Exercise prompt >> Produce one exact copy of the records, no pictures.

Data records >>

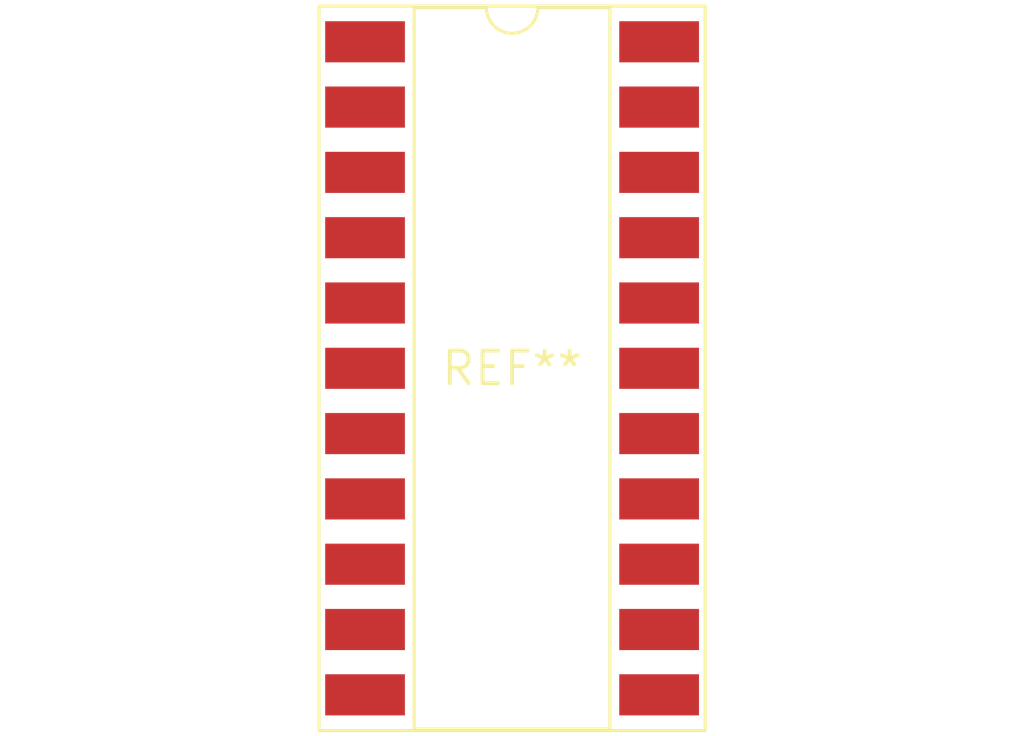
<source format=kicad_pcb>
(kicad_pcb (version 20240108) (generator pcbnew)

  (general
    (thickness 1.6)
  )

  (paper "A4")
  (layers
    (0 "F.Cu" signal)
    (31 "B.Cu" signal)
    (32 "B.Adhes" user "B.Adhesive")
    (33 "F.Adhes" user "F.Adhesive")
    (34 "B.Paste" user)
    (35 "F.Paste" user)
    (36 "B.SilkS" user "B.Silkscreen")
    (37 "F.SilkS" user "F.Silkscreen")
    (38 "B.Mask" user)
    (39 "F.Mask" user)
    (40 "Dwgs.User" user "User.Drawings")
    (41 "Cmts.User" user "User.Comments")
    (42 "Eco1.User" user "User.Eco1")
    (43 "Eco2.User" user "User.Eco2")
    (44 "Edge.Cuts" user)
    (45 "Margin" user)
    (46 "B.CrtYd" user "B.Courtyard")
    (47 "F.CrtYd" user "F.Courtyard")
    (48 "B.Fab" user)
    (49 "F.Fab" user)
    (50 "User.1" user)
    (51 "User.2" user)
    (52 "User.3" user)
    (53 "User.4" user)
    (54 "User.5" user)
    (55 "User.6" user)
    (56 "User.7" user)
    (57 "User.8" user)
    (58 "User.9" user)
  )

  (setup
    (pad_to_mask_clearance 0)
    (pcbplotparams
      (layerselection 0x00010fc_ffffffff)
      (plot_on_all_layers_selection 0x0000000_00000000)
      (disableapertmacros false)
      (usegerberextensions false)
      (usegerberattributes false)
      (usegerberadvancedattributes false)
      (creategerberjobfile false)
      (dashed_line_dash_ratio 12.000000)
      (dashed_line_gap_ratio 3.000000)
      (svgprecision 4)
      (plotframeref false)
      (viasonmask false)
      (mode 1)
      (useauxorigin false)
      (hpglpennumber 1)
      (hpglpenspeed 20)
      (hpglpendiameter 15.000000)
      (dxfpolygonmode false)
      (dxfimperialunits false)
      (dxfusepcbnewfont false)
      (psnegative false)
      (psa4output false)
      (plotreference false)
      (plotvalue false)
      (plotinvisibletext false)
      (sketchpadsonfab false)
      (subtractmaskfromsilk false)
      (outputformat 1)
      (mirror false)
      (drillshape 1)
      (scaleselection 1)
      (outputdirectory "")
    )
  )

  (net 0 "")

  (footprint "DIP-22_W11.43mm_SMDSocket_LongPads" (layer "F.Cu") (at 0 0))

)

</source>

Exercise solution >>
<source format=kicad_pcb>
(kicad_pcb (version 20240108) (generator pcbnew)

  (general
    (thickness 1.6)
  )

  (paper "A4")
  (layers
    (0 "F.Cu" signal)
    (31 "B.Cu" signal)
    (32 "B.Adhes" user "B.Adhesive")
    (33 "F.Adhes" user "F.Adhesive")
    (34 "B.Paste" user)
    (35 "F.Paste" user)
    (36 "B.SilkS" user "B.Silkscreen")
    (37 "F.SilkS" user "F.Silkscreen")
    (38 "B.Mask" user)
    (39 "F.Mask" user)
    (40 "Dwgs.User" user "User.Drawings")
    (41 "Cmts.User" user "User.Comments")
    (42 "Eco1.User" user "User.Eco1")
    (43 "Eco2.User" user "User.Eco2")
    (44 "Edge.Cuts" user)
    (45 "Margin" user)
    (46 "B.CrtYd" user "B.Courtyard")
    (47 "F.CrtYd" user "F.Courtyard")
    (48 "B.Fab" user)
    (49 "F.Fab" user)
    (50 "User.1" user)
    (51 "User.2" user)
    (52 "User.3" user)
    (53 "User.4" user)
    (54 "User.5" user)
    (55 "User.6" user)
    (56 "User.7" user)
    (57 "User.8" user)
    (58 "User.9" user)
  )

  (setup
    (pad_to_mask_clearance 0)
    (pcbplotparams
      (layerselection 0x00010fc_ffffffff)
      (plot_on_all_layers_selection 0x0000000_00000000)
      (disableapertmacros false)
      (usegerberextensions false)
      (usegerberattributes false)
      (usegerberadvancedattributes false)
      (creategerberjobfile false)
      (dashed_line_dash_ratio 12.000000)
      (dashed_line_gap_ratio 3.000000)
      (svgprecision 4)
      (plotframeref false)
      (viasonmask false)
      (mode 1)
      (useauxorigin false)
      (hpglpennumber 1)
      (hpglpenspeed 20)
      (hpglpendiameter 15.000000)
      (dxfpolygonmode false)
      (dxfimperialunits false)
      (dxfusepcbnewfont false)
      (psnegative false)
      (psa4output false)
      (plotreference false)
      (plotvalue false)
      (plotinvisibletext false)
      (sketchpadsonfab false)
      (subtractmaskfromsilk false)
      (outputformat 1)
      (mirror false)
      (drillshape 1)
      (scaleselection 1)
      (outputdirectory "")
    )
  )

  (net 0 "")

  (footprint "DIP-22_W11.43mm_SMDSocket_LongPads" (layer "F.Cu") (at 0 0))

)

</source>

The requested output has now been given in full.